View Single Post
  #2   Report Post  
Posted to alt.home.repair
Doug Miller Doug Miller is offline
external usenet poster
 
Posts: 6,375
Default Odd home lighting / electrical situation

In article .com, wrote:
Here is the situation I am trying to understand:

An 50 year old house (late knob and tube wiring). No distributed
grounds to electrical outlets or junction boxes. Everything works fine
electrically for a long time.

When doing some electrical work, a wire was cut. If you want the
details, it was supposed to be a wire to an electrical outlet that
work was to be done on. Turns out this was not the wire to that
outlet. The breaker was switched off for the outlet, but the wire was
hot. Only other info is that this was a white wire running parallel
with a red wire.

What happened was that when the wire was cut, the 110 recessed lights
in the room near by (the kitchen) went to double brightness.
Everythign was shut down, the wire was reconnected and the kitchen
lights were back to normal brightness. How is this possible??


You disconnected the neutral conductor of a shared-neutral circuit (aka Edison
circuit). That changes the two hot legs of the circuit from two 120V circuits
to one 240V circuit -- and that's why the lights got extra-bright: you were
pushing 240V through 120V light bulbs.

Presumedly the house circuits are divided between the 2 phases of a
220 feed into the house. And somehow cutting that one wire put 220
across the kitchen lights, since that is the only way I can understand
the double brightness (and measuring with a voltmeter betweent the 2
cut ends, about 210V was measured). But I can't visualize how the
house wiring would be such that a 110 light circuit works fine
normally, but cutting one wire only somehow puts 220 to that circuit.
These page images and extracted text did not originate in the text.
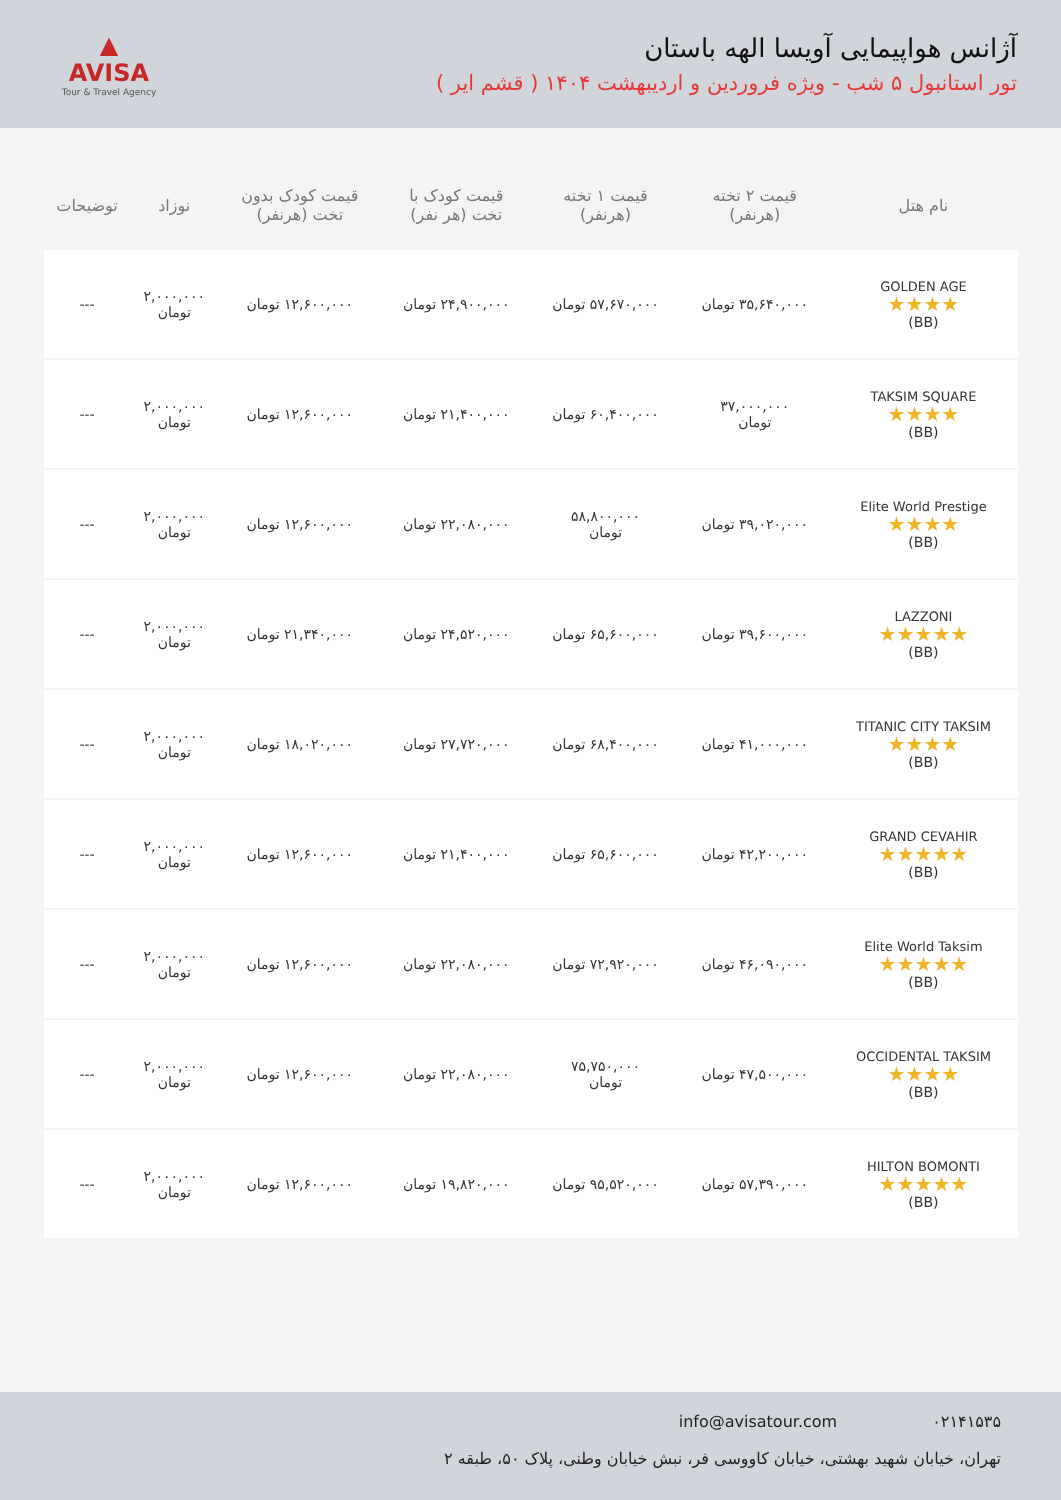▲
AVISA
Tour & Travel Agency
آژانس هواپیمایی آویسا الهه باستان
تور استانبول ۵ شب - ویژه فروردین و اردیبهشت ۱۴۰۴ ( قشم ایر )
| نام هتل | قیمت ۲ تخته (هرنفر) | قیمت ۱ تخته (هرنفر) | قیمت کودک با تخت (هر نفر) | قیمت کودک بدون تخت (هرنفر) | نوزاد | توضیحات |
| --- | --- | --- | --- | --- | --- | --- |
| GOLDEN AGE ★★★★ (BB) | ۳۵,۶۴۰,۰۰۰ تومان | ۵۷,۶۷۰,۰۰۰ تومان | ۲۴,۹۰۰,۰۰۰ تومان | ۱۲,۶۰۰,۰۰۰ تومان | ۲,۰۰۰,۰۰۰ تومان | --- |
| TAKSIM SQUARE ★★★★ (BB) | ۳۷,۰۰۰,۰۰۰ تومان | ۶۰,۴۰۰,۰۰۰ تومان | ۲۱,۴۰۰,۰۰۰ تومان | ۱۲,۶۰۰,۰۰۰ تومان | ۲,۰۰۰,۰۰۰ تومان | --- |
| Elite World Prestige ★★★★ (BB) | ۳۹,۰۲۰,۰۰۰ تومان | ۵۸,۸۰۰,۰۰۰ تومان | ۲۲,۰۸۰,۰۰۰ تومان | ۱۲,۶۰۰,۰۰۰ تومان | ۲,۰۰۰,۰۰۰ تومان | --- |
| LAZZONI ★★★★★ (BB) | ۳۹,۶۰۰,۰۰۰ تومان | ۶۵,۶۰۰,۰۰۰ تومان | ۲۴,۵۲۰,۰۰۰ تومان | ۲۱,۳۴۰,۰۰۰ تومان | ۲,۰۰۰,۰۰۰ تومان | --- |
| TITANIC CITY TAKSIM ★★★★ (BB) | ۴۱,۰۰۰,۰۰۰ تومان | ۶۸,۴۰۰,۰۰۰ تومان | ۲۷,۷۲۰,۰۰۰ تومان | ۱۸,۰۲۰,۰۰۰ تومان | ۲,۰۰۰,۰۰۰ تومان | --- |
| GRAND CEVAHIR ★★★★★ (BB) | ۴۲,۲۰۰,۰۰۰ تومان | ۶۵,۶۰۰,۰۰۰ تومان | ۲۱,۴۰۰,۰۰۰ تومان | ۱۲,۶۰۰,۰۰۰ تومان | ۲,۰۰۰,۰۰۰ تومان | --- |
| Elite World Taksim ★★★★★ (BB) | ۴۶,۰۹۰,۰۰۰ تومان | ۷۲,۹۲۰,۰۰۰ تومان | ۲۲,۰۸۰,۰۰۰ تومان | ۱۲,۶۰۰,۰۰۰ تومان | ۲,۰۰۰,۰۰۰ تومان | --- |
| OCCIDENTAL TAKSIM ★★★★ (BB) | ۴۷,۵۰۰,۰۰۰ تومان | ۷۵,۷۵۰,۰۰۰ تومان | ۲۲,۰۸۰,۰۰۰ تومان | ۱۲,۶۰۰,۰۰۰ تومان | ۲,۰۰۰,۰۰۰ تومان | --- |
| HILTON BOMONTI ★★★★★ (BB) | ۵۷,۳۹۰,۰۰۰ تومان | ۹۵,۵۲۰,۰۰۰ تومان | ۱۹,۸۲۰,۰۰۰ تومان | ۱۲,۶۰۰,۰۰۰ تومان | ۲,۰۰۰,۰۰۰ تومان | --- |
۰۲۱۴۱۵۳۵ info@avisatour.com
تهران، خیابان شهید بهشتی، خیابان کاووسی فر، نبش خیابان وطنی، پلاک ۵۰، طبقه ۲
Following is a simplified diagram of the connections in a shared-neutral
circuit. (View in a fixed-space font such as Courier)

HOT1 ---------------- LIGHT1
|
NEUTRAL ----------------+
|
HOT2 -----------------LIGHT2

There's 240V between HOT1 and HOT2, and 120V between each of them and NEUTRAL.
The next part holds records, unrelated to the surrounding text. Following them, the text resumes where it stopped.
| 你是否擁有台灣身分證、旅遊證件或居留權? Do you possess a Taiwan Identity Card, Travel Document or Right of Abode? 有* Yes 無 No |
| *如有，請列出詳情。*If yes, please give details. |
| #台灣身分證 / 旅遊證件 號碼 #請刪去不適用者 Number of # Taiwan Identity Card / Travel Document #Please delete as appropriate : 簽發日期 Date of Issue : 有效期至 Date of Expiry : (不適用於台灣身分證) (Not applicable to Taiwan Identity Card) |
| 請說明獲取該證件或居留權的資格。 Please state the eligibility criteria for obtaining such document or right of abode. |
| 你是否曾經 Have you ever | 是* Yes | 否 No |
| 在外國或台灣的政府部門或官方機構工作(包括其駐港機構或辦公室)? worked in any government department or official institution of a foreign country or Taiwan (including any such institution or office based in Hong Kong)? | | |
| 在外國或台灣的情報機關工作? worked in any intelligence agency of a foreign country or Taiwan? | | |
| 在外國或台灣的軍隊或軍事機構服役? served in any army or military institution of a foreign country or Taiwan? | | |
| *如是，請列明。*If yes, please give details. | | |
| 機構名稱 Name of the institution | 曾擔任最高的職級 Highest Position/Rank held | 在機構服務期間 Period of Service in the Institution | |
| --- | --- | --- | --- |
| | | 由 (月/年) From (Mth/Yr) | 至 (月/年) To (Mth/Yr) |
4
When the neutral conductor is intact, current from HOT1 and HOT2 each flows
through the neutral conductor back to earth ground, and LIGHT1 and LIGHT2 each
get 120V.

Cut the neutral, though, and you have the following 240V circuit:

HOT1 ---------------- LIGHT1
|
+
|
HOT2 -----------------LIGHT2

Hope that makes it clear...

--
Regards,
Doug Miller (alphageek at milmac dot com)

It's time to throw all their damned tea in the harbor again.